__Input material__:
▬▬▬▬▬▬
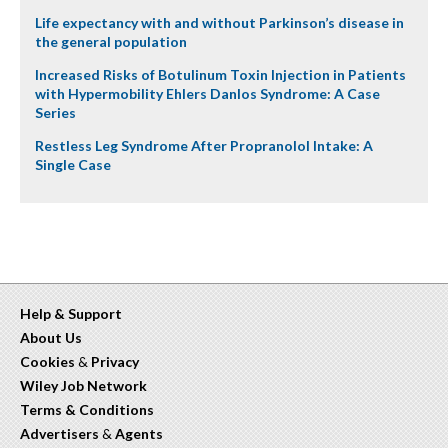
Life expectancy with and without Parkinson’s disease in
the general population
Increased Risks of Botulinum Toxin Injection in Patients
with Hypermobility Ehlers Danlos Syndrome: A Case
Series
Restless Leg Syndrome After Propranolol Intake: A
Single Case
Help & Support
About Us
Cookies
&
Privacy
Wiley Job Network
Terms & Conditions
Advertisers
&
Agents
▬▬▬▬▬▬
__Your assignment__: Copy every line of the records exactly as it is written, but not the pictures.

__Task result__:
Life expectancy with and without Parkinson’s disease in
the general population
Increased Risks of Botulinum Toxin Injection in Patients
with Hypermobility Ehlers Danlos Syndrome: A Case
Series
Restless Leg Syndrome After Propranolol Intake: A
Single Case
Help & Support
About Us
Cookies
&
Privacy
Wiley Job Network
Terms & Conditions
Advertisers
&
Agents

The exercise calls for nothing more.